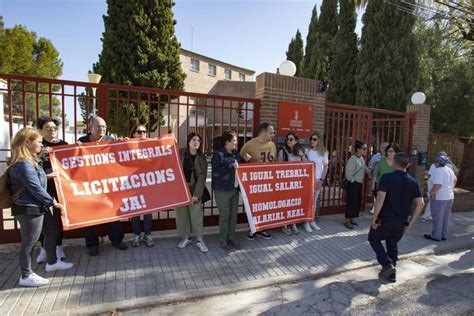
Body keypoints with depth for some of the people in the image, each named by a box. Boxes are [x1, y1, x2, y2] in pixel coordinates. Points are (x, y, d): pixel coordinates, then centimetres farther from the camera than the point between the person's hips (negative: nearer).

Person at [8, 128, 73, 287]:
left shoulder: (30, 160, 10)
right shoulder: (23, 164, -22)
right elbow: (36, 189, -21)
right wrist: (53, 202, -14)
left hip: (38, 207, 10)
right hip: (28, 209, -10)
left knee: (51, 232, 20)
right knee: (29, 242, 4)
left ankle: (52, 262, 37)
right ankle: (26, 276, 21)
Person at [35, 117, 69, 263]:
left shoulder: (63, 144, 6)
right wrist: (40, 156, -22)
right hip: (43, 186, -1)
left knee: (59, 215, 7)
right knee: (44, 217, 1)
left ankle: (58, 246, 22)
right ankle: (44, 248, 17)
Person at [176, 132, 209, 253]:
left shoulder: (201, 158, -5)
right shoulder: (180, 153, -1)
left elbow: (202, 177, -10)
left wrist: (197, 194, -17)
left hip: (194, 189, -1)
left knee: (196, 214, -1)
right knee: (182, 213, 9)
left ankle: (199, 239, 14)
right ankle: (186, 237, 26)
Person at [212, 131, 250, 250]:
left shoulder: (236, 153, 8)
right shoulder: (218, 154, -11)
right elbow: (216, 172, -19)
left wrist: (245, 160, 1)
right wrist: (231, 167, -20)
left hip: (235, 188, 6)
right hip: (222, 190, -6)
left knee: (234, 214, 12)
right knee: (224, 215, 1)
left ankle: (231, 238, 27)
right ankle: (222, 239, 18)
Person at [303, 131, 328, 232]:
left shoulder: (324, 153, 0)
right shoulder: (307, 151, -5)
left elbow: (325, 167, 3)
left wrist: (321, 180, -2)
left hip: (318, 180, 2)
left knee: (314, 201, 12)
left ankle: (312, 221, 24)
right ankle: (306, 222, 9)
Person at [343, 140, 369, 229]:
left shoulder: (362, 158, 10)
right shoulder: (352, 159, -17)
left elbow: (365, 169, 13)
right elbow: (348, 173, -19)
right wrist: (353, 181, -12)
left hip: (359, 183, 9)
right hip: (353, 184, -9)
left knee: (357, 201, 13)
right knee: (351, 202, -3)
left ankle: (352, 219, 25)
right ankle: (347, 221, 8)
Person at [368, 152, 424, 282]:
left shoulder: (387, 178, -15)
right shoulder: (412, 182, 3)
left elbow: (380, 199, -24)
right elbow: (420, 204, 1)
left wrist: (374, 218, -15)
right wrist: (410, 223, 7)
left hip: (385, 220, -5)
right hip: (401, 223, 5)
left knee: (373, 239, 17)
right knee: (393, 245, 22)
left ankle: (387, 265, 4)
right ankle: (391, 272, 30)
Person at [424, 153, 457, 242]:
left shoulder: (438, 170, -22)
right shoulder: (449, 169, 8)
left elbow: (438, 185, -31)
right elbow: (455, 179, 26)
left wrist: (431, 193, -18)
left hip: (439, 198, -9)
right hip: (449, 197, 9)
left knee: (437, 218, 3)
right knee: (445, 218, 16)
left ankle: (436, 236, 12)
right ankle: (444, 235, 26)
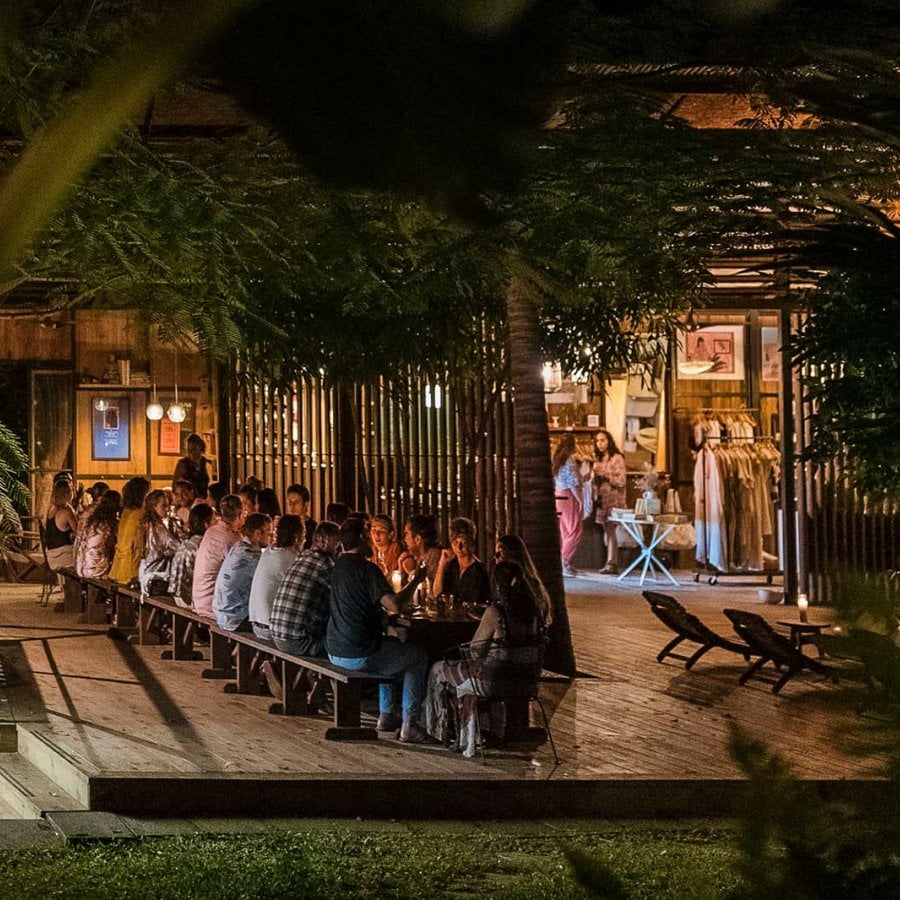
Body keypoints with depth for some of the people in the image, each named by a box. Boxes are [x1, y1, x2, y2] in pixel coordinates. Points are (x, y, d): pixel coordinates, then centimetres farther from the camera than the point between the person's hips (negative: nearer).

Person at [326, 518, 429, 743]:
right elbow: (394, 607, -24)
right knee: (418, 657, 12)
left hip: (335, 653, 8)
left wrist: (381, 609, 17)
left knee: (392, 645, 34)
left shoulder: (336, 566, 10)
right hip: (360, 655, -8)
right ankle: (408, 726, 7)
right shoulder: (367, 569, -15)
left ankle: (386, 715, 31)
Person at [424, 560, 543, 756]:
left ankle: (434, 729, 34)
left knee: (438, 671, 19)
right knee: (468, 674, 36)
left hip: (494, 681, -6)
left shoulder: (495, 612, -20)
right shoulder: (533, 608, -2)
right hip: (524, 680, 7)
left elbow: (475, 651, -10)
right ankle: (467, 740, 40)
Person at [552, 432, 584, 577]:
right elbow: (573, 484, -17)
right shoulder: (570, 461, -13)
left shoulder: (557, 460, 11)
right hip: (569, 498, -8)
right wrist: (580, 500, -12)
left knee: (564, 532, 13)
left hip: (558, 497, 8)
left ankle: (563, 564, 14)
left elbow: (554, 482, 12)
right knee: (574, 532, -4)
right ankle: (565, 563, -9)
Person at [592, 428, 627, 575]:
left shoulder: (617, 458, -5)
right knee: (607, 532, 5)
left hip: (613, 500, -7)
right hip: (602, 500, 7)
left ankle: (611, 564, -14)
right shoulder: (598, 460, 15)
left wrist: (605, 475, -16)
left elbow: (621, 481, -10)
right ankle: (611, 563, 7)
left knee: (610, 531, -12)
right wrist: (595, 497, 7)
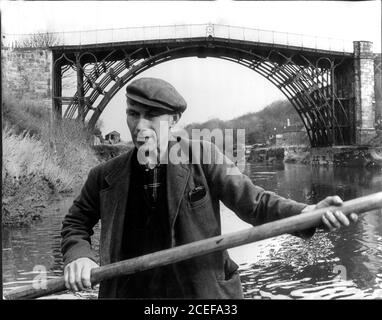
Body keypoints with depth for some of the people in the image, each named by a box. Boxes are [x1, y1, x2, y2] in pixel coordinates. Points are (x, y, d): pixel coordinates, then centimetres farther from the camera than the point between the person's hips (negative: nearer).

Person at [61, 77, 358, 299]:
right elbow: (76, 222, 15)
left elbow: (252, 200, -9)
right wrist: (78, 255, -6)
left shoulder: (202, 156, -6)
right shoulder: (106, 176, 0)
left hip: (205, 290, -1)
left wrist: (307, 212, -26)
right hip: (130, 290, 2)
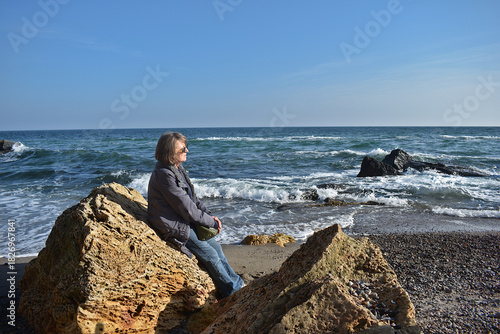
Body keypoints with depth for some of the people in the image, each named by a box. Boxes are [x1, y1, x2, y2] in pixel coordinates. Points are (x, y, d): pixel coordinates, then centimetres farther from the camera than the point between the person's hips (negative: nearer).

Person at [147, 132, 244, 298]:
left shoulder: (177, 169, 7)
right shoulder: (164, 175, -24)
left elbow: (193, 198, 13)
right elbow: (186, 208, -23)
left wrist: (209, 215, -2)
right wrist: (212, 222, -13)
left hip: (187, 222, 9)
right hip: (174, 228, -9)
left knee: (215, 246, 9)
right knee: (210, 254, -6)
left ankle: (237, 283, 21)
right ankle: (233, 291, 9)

### WHAT YOU SHOULD DO
With the images omitted, repeat all the data word for word.

### EXERCISE OUTPUT
Body keypoints with depth for some of the people in the image, each named by a box. Boxes are [x1, y1, x2, y2] in pixel coordinates. Points are (x, y, d): pixel coordinates, then centimetres farther from the camera than the point between the person's hips (negative: nearer).

Person at [8, 128, 73, 287]:
left shoulder: (30, 160, 10)
right shoulder: (23, 164, -22)
right elbow: (36, 189, -21)
right wrist: (53, 202, -14)
left hip: (38, 207, 10)
right hip: (28, 209, -10)
left knee: (51, 232, 20)
right knee: (29, 242, 4)
left ankle: (52, 262, 37)
right ankle: (26, 276, 21)
Person at [35, 117, 69, 263]:
left shoulder: (63, 144, 6)
right wrist: (40, 156, -22)
right hip: (43, 186, -1)
left knee: (59, 215, 7)
right knee: (44, 217, 1)
left ankle: (58, 246, 22)
right ankle: (44, 248, 17)
Person at [176, 132, 209, 253]:
left shoulder: (201, 158, -5)
right shoulder: (180, 153, -1)
left elbow: (202, 177, -10)
left wrist: (197, 194, -17)
left hip: (194, 189, -1)
left knee: (196, 214, -1)
right knee: (182, 213, 9)
left ankle: (199, 239, 14)
right ankle: (186, 237, 26)
Person at [212, 131, 250, 250]:
left shoulder: (236, 153, 8)
right shoulder: (218, 154, -11)
right elbow: (216, 172, -19)
left wrist: (245, 160, 1)
right wrist: (231, 167, -20)
left hip: (235, 188, 6)
right hip: (222, 190, -6)
left knee: (234, 214, 12)
right knee: (224, 215, 1)
left ankle: (231, 238, 27)
right ankle: (222, 239, 18)
Person at [303, 131, 328, 232]:
left shoulder: (324, 153, 0)
right shoulder: (307, 151, -5)
left elbow: (325, 167, 3)
left wrist: (321, 180, -2)
left hip: (318, 180, 2)
left knee: (314, 201, 12)
left ankle: (312, 221, 24)
right ankle: (306, 222, 9)
Person at [343, 140, 369, 229]:
left shoulder: (362, 158, 10)
right shoulder: (352, 159, -17)
left elbow: (365, 169, 13)
right elbow: (348, 173, -19)
right wrist: (353, 181, -12)
left hip: (359, 183, 9)
right hip: (353, 184, -9)
left knee: (357, 201, 13)
right knee: (351, 202, -3)
left ankle: (352, 219, 25)
right ankle: (347, 221, 8)
Person at [368, 152, 424, 282]:
left shoulder: (387, 178, -15)
right shoulder: (412, 182, 3)
left elbow: (380, 199, -24)
right elbow: (420, 204, 1)
left wrist: (374, 218, -15)
right wrist: (410, 223, 7)
left hip: (385, 220, -5)
right hip: (401, 223, 5)
left knee: (373, 239, 17)
right knee: (393, 245, 22)
left ankle: (387, 265, 4)
right ankle: (391, 272, 30)
Person at [424, 153, 457, 242]:
left shoulder: (438, 170, -22)
right shoulder: (449, 169, 8)
left elbow: (438, 185, -31)
right elbow: (455, 179, 26)
left wrist: (431, 193, -18)
left hip: (439, 198, -9)
right hip: (449, 197, 9)
left knee: (437, 218, 3)
right knee: (445, 218, 16)
left ankle: (436, 236, 12)
right ankle: (444, 235, 26)
Body keypoints with depth for some of the people in the image, each named by a box. Boxes are [x1, y1, x2, y2] in pixel coordinates. Points are (x, y, d): pixel coordinates, then centimetres farther from the camera than the point between the person's hips (negative: nearer).

Person at [326, 518, 429, 743]:
right elbow: (394, 607, -24)
right knee: (418, 657, 12)
left hip: (335, 653, 8)
left wrist: (381, 609, 17)
left knee: (392, 645, 34)
left shoulder: (336, 566, 10)
right hip: (360, 655, -8)
right ankle: (408, 726, 7)
right shoulder: (367, 569, -15)
left ankle: (386, 715, 31)
Person at [424, 560, 543, 756]:
left ankle: (434, 729, 34)
left knee: (438, 671, 19)
right knee: (468, 674, 36)
left hip: (494, 681, -6)
left shoulder: (495, 612, -20)
right shoulder: (533, 608, -2)
right hip: (524, 680, 7)
left elbow: (475, 651, -10)
right ankle: (467, 740, 40)
Person at [552, 432, 584, 577]:
right elbow: (573, 484, -17)
right shoulder: (570, 461, -13)
left shoulder: (557, 460, 11)
right hip: (569, 498, -8)
right wrist: (580, 500, -12)
left knee: (564, 532, 13)
left hip: (558, 497, 8)
left ankle: (563, 564, 14)
left elbow: (554, 482, 12)
right knee: (574, 532, -4)
right ankle: (565, 563, -9)
Person at [592, 428, 627, 575]:
left shoulder: (617, 458, -5)
right knee: (607, 532, 5)
left hip: (613, 500, -7)
right hip: (602, 500, 7)
left ankle: (611, 564, -14)
right shoulder: (598, 460, 15)
left wrist: (605, 475, -16)
left elbow: (621, 481, -10)
right ankle: (611, 563, 7)
left knee: (610, 531, -12)
right wrist: (595, 497, 7)
Body keypoints with depth for some of the people in the image, each named by a box. Boxes are [x1, y1, x2, y2] in pixel coordinates. Points are (x, y, d): pixel coordinates, then centimetres farther from the camera than the point between the person's hips (negative: nearer).

Person at [61, 77, 358, 299]:
right elbow: (76, 222, 15)
left elbow: (252, 200, -9)
right wrist: (78, 255, -6)
left shoulder: (202, 156, -6)
right shoulder: (106, 176, 0)
left hip: (205, 290, -1)
left wrist: (307, 212, -26)
right hip: (130, 290, 2)
Body keypoints with depth for some of the people in the image, each named by a box. Boxes are [x1, y1, x2, y2] in pixel coordinates. Points are (x, y, d): pixel coordinates, then centimetres farther from the camera than the point between the person's hips (negative: nearer).

Person at [147, 132, 244, 298]:
left shoulder: (177, 169, 7)
right shoulder: (164, 175, -24)
left elbow: (193, 198, 13)
right elbow: (186, 208, -23)
left wrist: (209, 215, -2)
right wrist: (212, 222, -13)
left hip: (187, 222, 9)
right hip: (174, 228, -9)
left knee: (215, 246, 9)
right knee: (210, 254, -6)
left ankle: (237, 283, 21)
right ankle: (233, 291, 9)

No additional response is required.